# Plastic....the new fine brass



## liquidplumber (Dec 6, 2009)

I wish this surprised me....it didn't


----------



## user2090 (Sep 26, 2009)

It looks like maybe one piece of it is brass. :laughing:

Looks like you are going to have to buy a different brand.


----------



## cincy plumber (Jun 14, 2009)

Hate plastic pop ups.


----------



## dclarke (Dec 22, 2012)

i actually like the moen 1/2 plastic pop up. not the all plastic one from the box store.


----------



## victoryplbaz (May 19, 2012)

moen does make a good plastic pop up...But that design has been around a long time.


----------



## dclarke (Dec 22, 2012)

I always liked it doing new homes. Use a large cowbell wrench for a tub faucet. Makes it really fast.


----------



## UN1TED-WE-PLUMB (Oct 3, 2012)

I just installed a Kingston brass lav faucet.. I was not impressed.


----------



## JoshJ (May 10, 2012)

Oh the irony of it. 

I too hate plastic pop-ups. Just never trust that they won't leak. I've also had them literally break apart, before they were anywhere near tight. 

Of course there is always stripping the threads.

I usually substitute my own metal pop-up and just add it into the bill if the customer has gotten a cheap plastic piece of junk. $20. It's worth it.


----------



## Widdershins (Feb 5, 2011)

I don't like them because the tailpiece is integrated instead of separate and threaded.

I make more money selling chrome plated threaded tailpieces than I do selling plastic SJ extension tubes -- And then I get to throw the unused but too short threaded tailpiece that came with the PU assembly into the scrap bin.

It's win-win for me.


----------



## liquidplumber (Dec 6, 2009)

UN1TED-WE-PLUMB said:


> I just installed a Kingston brass lav faucet.. I was not impressed.

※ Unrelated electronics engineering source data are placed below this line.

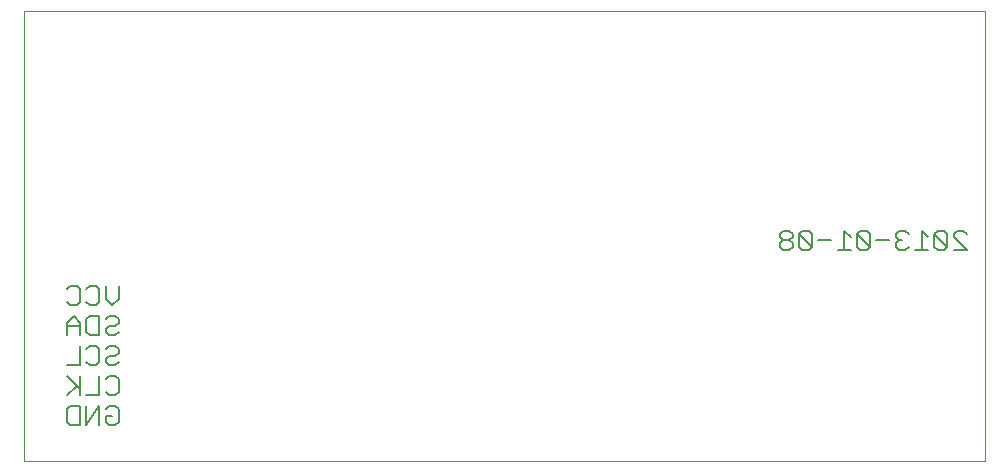
<source format=gbo>
G75*
G70*
%OFA0B0*%
%FSLAX24Y24*%
%IPPOS*%
%LPD*%
%AMOC8*
5,1,8,0,0,1.08239X$1,22.5*
%
%ADD10C,0.0000*%
%ADD11C,0.0060*%
D10*
X000500Y000180D02*
X000500Y015176D01*
X032520Y015176D01*
X032520Y000180D01*
X000500Y000180D01*
D11*
X001938Y001467D02*
X002044Y001360D01*
X002365Y001360D01*
X002365Y002001D01*
X002044Y002001D01*
X001938Y001894D01*
X001938Y001467D01*
X002582Y001360D02*
X002582Y002001D01*
X002582Y002360D02*
X003009Y002360D01*
X003009Y003001D01*
X003227Y002894D02*
X003333Y003001D01*
X003547Y003001D01*
X003654Y002894D01*
X003654Y002467D01*
X003547Y002360D01*
X003333Y002360D01*
X003227Y002467D01*
X002365Y002574D02*
X001938Y003001D01*
X001938Y003360D02*
X002365Y003360D01*
X002365Y004001D01*
X002582Y003894D02*
X002689Y004001D01*
X002902Y004001D01*
X003009Y003894D01*
X003009Y003467D01*
X002902Y003360D01*
X002689Y003360D01*
X002582Y003467D01*
X003227Y003467D02*
X003333Y003360D01*
X003547Y003360D01*
X003654Y003467D01*
X003547Y003680D02*
X003333Y003680D01*
X003227Y003574D01*
X003227Y003467D01*
X003547Y003680D02*
X003654Y003787D01*
X003654Y003894D01*
X003547Y004001D01*
X003333Y004001D01*
X003227Y003894D01*
X003333Y004360D02*
X003547Y004360D01*
X003654Y004467D01*
X003547Y004680D02*
X003333Y004680D01*
X003227Y004574D01*
X003227Y004467D01*
X003333Y004360D01*
X003009Y004360D02*
X002689Y004360D01*
X002582Y004467D01*
X002582Y004894D01*
X002689Y005001D01*
X003009Y005001D01*
X003009Y004360D01*
X003547Y004680D02*
X003654Y004787D01*
X003654Y004894D01*
X003547Y005001D01*
X003333Y005001D01*
X003227Y004894D01*
X002365Y004787D02*
X002151Y005001D01*
X001938Y004787D01*
X001938Y004360D01*
X001938Y004680D02*
X002365Y004680D01*
X002365Y004787D02*
X002365Y004360D01*
X002258Y005360D02*
X002044Y005360D01*
X001938Y005467D01*
X002258Y005360D02*
X002365Y005467D01*
X002365Y005894D01*
X002258Y006001D01*
X002044Y006001D01*
X001938Y005894D01*
X002582Y005894D02*
X002689Y006001D01*
X002902Y006001D01*
X003009Y005894D01*
X003009Y005467D01*
X002902Y005360D01*
X002689Y005360D01*
X002582Y005467D01*
X003227Y005574D02*
X003227Y006001D01*
X003654Y006001D02*
X003654Y005574D01*
X003440Y005360D01*
X003227Y005574D01*
X002365Y003001D02*
X002365Y002360D01*
X002258Y002680D02*
X001938Y002360D01*
X003009Y002001D02*
X002582Y001360D01*
X003009Y001360D02*
X003009Y002001D01*
X003227Y001894D02*
X003333Y002001D01*
X003547Y002001D01*
X003654Y001894D01*
X003654Y001467D01*
X003547Y001360D01*
X003333Y001360D01*
X003227Y001467D01*
X003227Y001680D01*
X003440Y001680D01*
X025692Y007317D02*
X025799Y007210D01*
X026012Y007210D01*
X026119Y007317D01*
X026119Y007424D01*
X026012Y007530D01*
X025799Y007530D01*
X025692Y007424D01*
X025692Y007317D01*
X025799Y007530D02*
X025692Y007637D01*
X025692Y007744D01*
X025799Y007851D01*
X026012Y007851D01*
X026119Y007744D01*
X026119Y007637D01*
X026012Y007530D01*
X026337Y007317D02*
X026337Y007744D01*
X026764Y007317D01*
X026657Y007210D01*
X026443Y007210D01*
X026337Y007317D01*
X026764Y007317D02*
X026764Y007744D01*
X026657Y007851D01*
X026443Y007851D01*
X026337Y007744D01*
X026981Y007530D02*
X027408Y007530D01*
X027839Y007210D02*
X027839Y007851D01*
X028053Y007637D01*
X028270Y007744D02*
X028697Y007317D01*
X028590Y007210D01*
X028377Y007210D01*
X028270Y007317D01*
X028270Y007744D01*
X028377Y007851D01*
X028590Y007851D01*
X028697Y007744D01*
X028697Y007317D01*
X028915Y007530D02*
X029342Y007530D01*
X029559Y007424D02*
X029559Y007317D01*
X029666Y007210D01*
X029880Y007210D01*
X029986Y007317D01*
X030204Y007210D02*
X030631Y007210D01*
X030417Y007210D02*
X030417Y007851D01*
X030631Y007637D01*
X030848Y007744D02*
X031275Y007317D01*
X031169Y007210D01*
X030955Y007210D01*
X030848Y007317D01*
X030848Y007744D01*
X030955Y007851D01*
X031169Y007851D01*
X031275Y007744D01*
X031275Y007317D01*
X031493Y007210D02*
X031920Y007210D01*
X031493Y007637D01*
X031493Y007744D01*
X031600Y007851D01*
X031813Y007851D01*
X031920Y007744D01*
X029986Y007744D02*
X029880Y007851D01*
X029666Y007851D01*
X029559Y007744D01*
X029559Y007637D01*
X029666Y007530D01*
X029559Y007424D01*
X029666Y007530D02*
X029773Y007530D01*
X028053Y007210D02*
X027626Y007210D01*
M02*

</source>
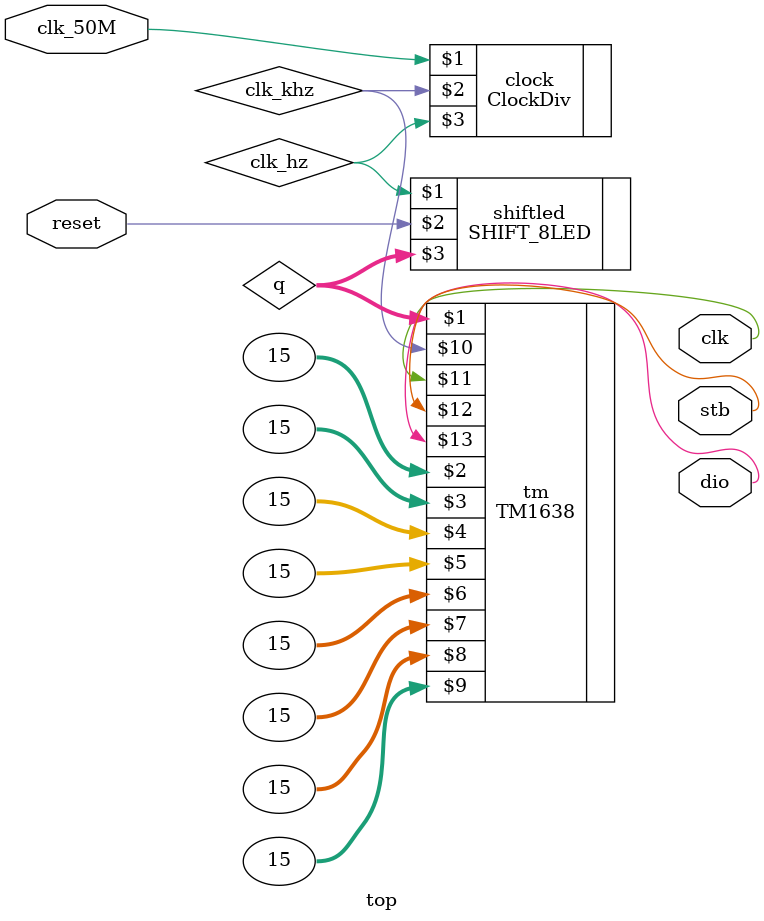
<source format=v>
`timescale 1ns / 1ps
module top(input clk_50M,
input reset,
output wire clk,
 output wire stb,
 output wire dio
 );
wire clk_khz,clk_hz;
wire [7:0] q;

ClockDiv clock (clk_50M, clk_khz,clk_hz) ;
SHIFT_8LED shiftled(clk_hz,reset,q);

TM1638 tm (q,15,15,15,15,15,15,15,15,
clk_khz,
 clk,
 stb,
 dio
 );
endmodule

</source>
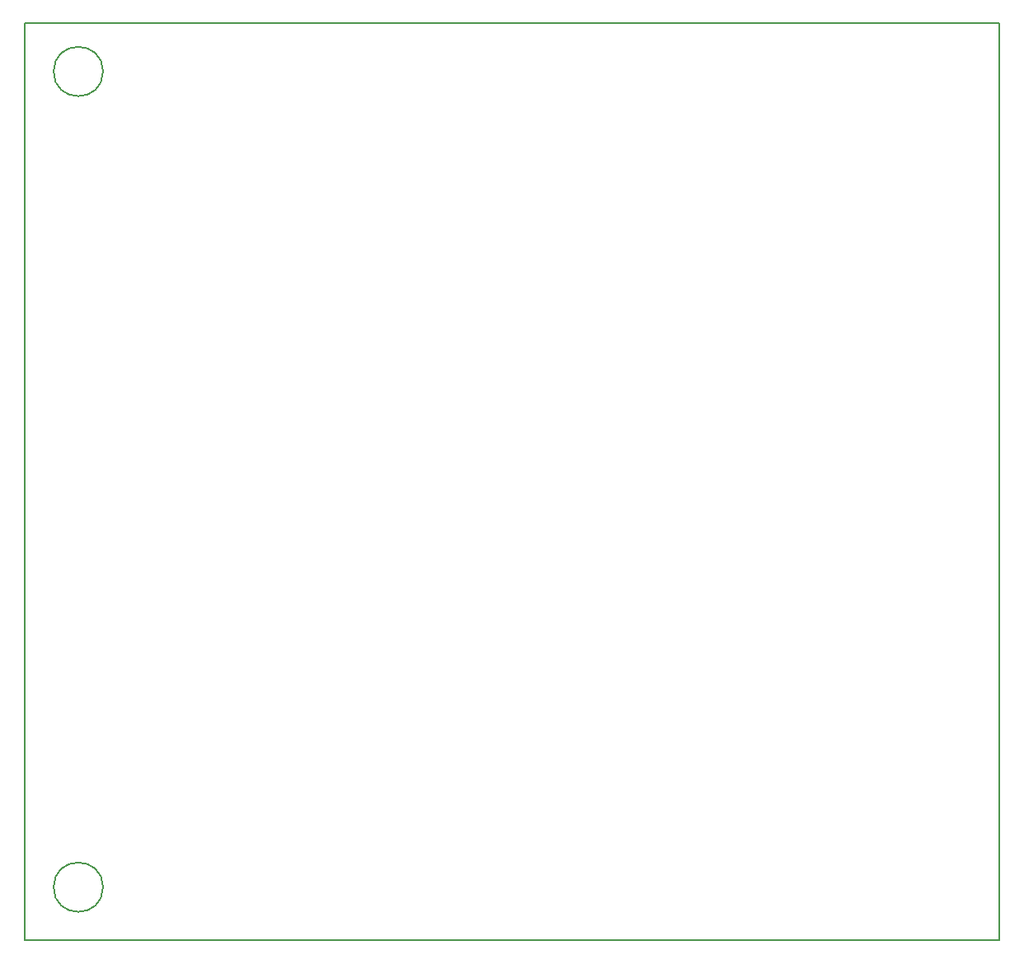
<source format=gbr>
G04 (created by PCBNEW (2013-07-07 BZR 4022)-stable) date 11/02/2014 19:36:51*
%MOIN*%
G04 Gerber Fmt 3.4, Leading zero omitted, Abs format*
%FSLAX34Y34*%
G01*
G70*
G90*
G04 APERTURE LIST*
%ADD10C,0.00590551*%
G04 APERTURE END LIST*
G54D10*
X78800Y-56200D02*
G75*
G03X78800Y-56200I-1000J0D01*
G74*
G01*
X78800Y-23200D02*
G75*
G03X78800Y-23200I-1000J0D01*
G74*
G01*
X75650Y-58350D02*
X75650Y-21250D01*
X115020Y-21250D02*
X115020Y-58350D01*
X75650Y-21250D02*
X115020Y-21250D01*
X115020Y-58350D02*
X75650Y-58350D01*
M02*

</source>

I was not impressed either, the faucet that came with this looked nice but, felt mediocre at best. The handles were sloppy no matter how much I tightened them. I didn't supply it so I really don't care, at the end of the day it all pays the same to me.


----------



## Plumbdog (Jan 27, 2009)

I have a customer supplied KB faucet to put in today and this thread really has me looking forward to that!

I hate Plastic!


----------



## Nikolai (Dec 17, 2009)

Those plastic one piece drain assemblies are junk. I've installed quite a few and absolutely despise them.


----------